O buraco é mais embaixo

Para atrair o capital estrangeiro, é preciso bem mais que caras e bocas liberais

Nada como pixulecos no caixa para mudar a ideologia. Sem poupança interna e com o grau de investimento à beira do precipício, o governo recorre agora a meneios liberais para seduzir o ressabiado e escaldado capital externo. A capacidade de um país atrair esses recursos depende do seu quociente de risco e oportunidades de rentabilidade oferecidas – quanto maior o risco, maior o retorno. Na selfie global, o Brasil marca pelo alto risco, pois só consegue captar dinheiro de fora com juros na lua. Para esses investidores recolherem o pé mantido atrás, o primeiro passo é convencê-los de algo que ruiu com a compulsiva intervenção estatal na economia: a) a percepção de que temos regras claras e não violáveis ao bel prazer b) a visão do Estado não como produtor de bens e serviços, mas de infraestrutura para eles.
Abraçado com fervor nesses 13 anos, o capitalismo de Estado atrofia as empresas ao privá-las da seiva da produtividade: a concorrência num mundo tornado menor pelo progresso da tecnologia. Competência para enfrentar a parada a indústria brasileira tem. Sob recessão combinada com redução tarifária no governo Collor, por exemplo, ela conseguiu ajustar-se à disputa aumentada com importações, e um punhado de empresas brasileiras equipara-se hoje à nata global de seus setores.
O caos vem da organização política. Suas regras admitem, por exemplo, aberrações como um Legislativo que bate o ponto apenas de terça a quinta-feira ou um recorde mundial de cargos de confiança. O grosso de uma carga tributária de escalpelar o contribuinte é destinado a sustentar o mar de gorduras da máquina pública. Assim, gasta-se menos no que é essencial e, entre outras sequelas, alimenta-se uma burocracia surreal, ilustrada pelo deferimento em câmera lenta de licenças ambientais para obras, ou então, pela luta de MMA para se obter Ex-tarifário para importar máquinas sem similares locais.
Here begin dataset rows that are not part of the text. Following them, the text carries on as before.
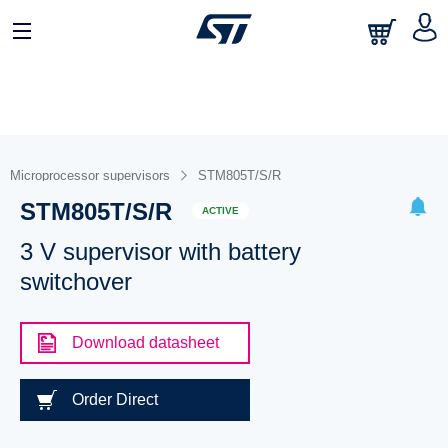
Microprocessor supervisors
STM805T/S/R
STM805T/S/R
ACTIVE
3 V supervisor with battery
switchover
Download datasheet
Order Direct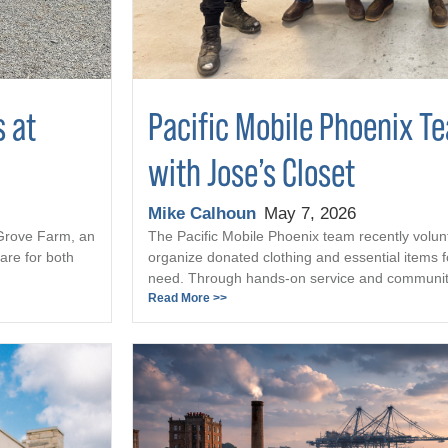
s at
Pacific Mobile Phoenix T
with Jose’s Closet
Mike Calhoun
May 7, 2026
 Grove Farm, an
The Pacific Mobile Phoenix team recently volun
are for both
organize donated clothing and essential items fo
need. Through hands-on service and community 
Read More >>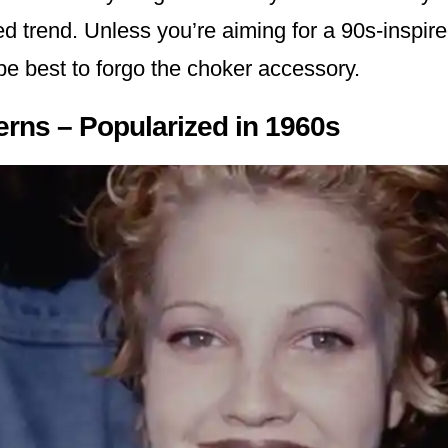
d trend. Unless you’re aiming for a 90s-inspire
 be best to forgo the choker accessory.
terns – Popularized in 1960s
Nem um pio se escuta, por trás do atual discurso simpatia é quase amor pela abertura comercial, sobre desburocratização numa realidade regida pela TI, onde os negócios dependem da velocidade da sua tramitação.
A organização política também é a raiz dos escândalos recentes. Uma ala cita como prova da democracia existente apontar e penalizar os infratores. Outra corrente acha um fiasco uma democracia geradora de tanta transgressão, inflação e recessão. Os dois lados contêm pitadas de verdades, mas o xis da questão são as perdições criadas pela benevolência da estrutura política. Exemplo: o custo de qualquer campanha eleitoral bate os honorários que o mandatário receberá. Sob risco de quebra se não for magnata, o candidato recorre, sem objeções da legislação, ao reforço de quem nele enxerga um investimento a ser recuperado mediante fornecimentos para o governo. Deu no que está dando.
Por trás dessas e de outras, fica clara no Brasil a falta de uma organização sistêmica, em termos político e econômico, uma engrenagem de instituições que proporcione o que o cidadão quer em troca dos impostos pagos, de funcionamento eficaz a ponto de dispensar a necessidade de salvadores da pátria, urgência tão conhecida nossa. Feliz, já se disse, é o país cujo povo ignora quem é o ministro da Fazenda, mérito de mecanismos organizacionais bem azeitados. Por aqui, o ministro da Fazenda é sempre visto como a divindade paramédica que vai socorrer o país preso nas ferragens do último desastre. A sociedade não confia nos políticos e não muda de opinião a cada eleição.Mais uma prova dos furos de um sistema que estimula as rezas por um Messias. Vivemos recaindo no princípio de indução criado por Francis Bacon: se uma experiência leva aos mesmos resultados num grande número de vezes, é ultra provável que assim prossiga na próxima repetição.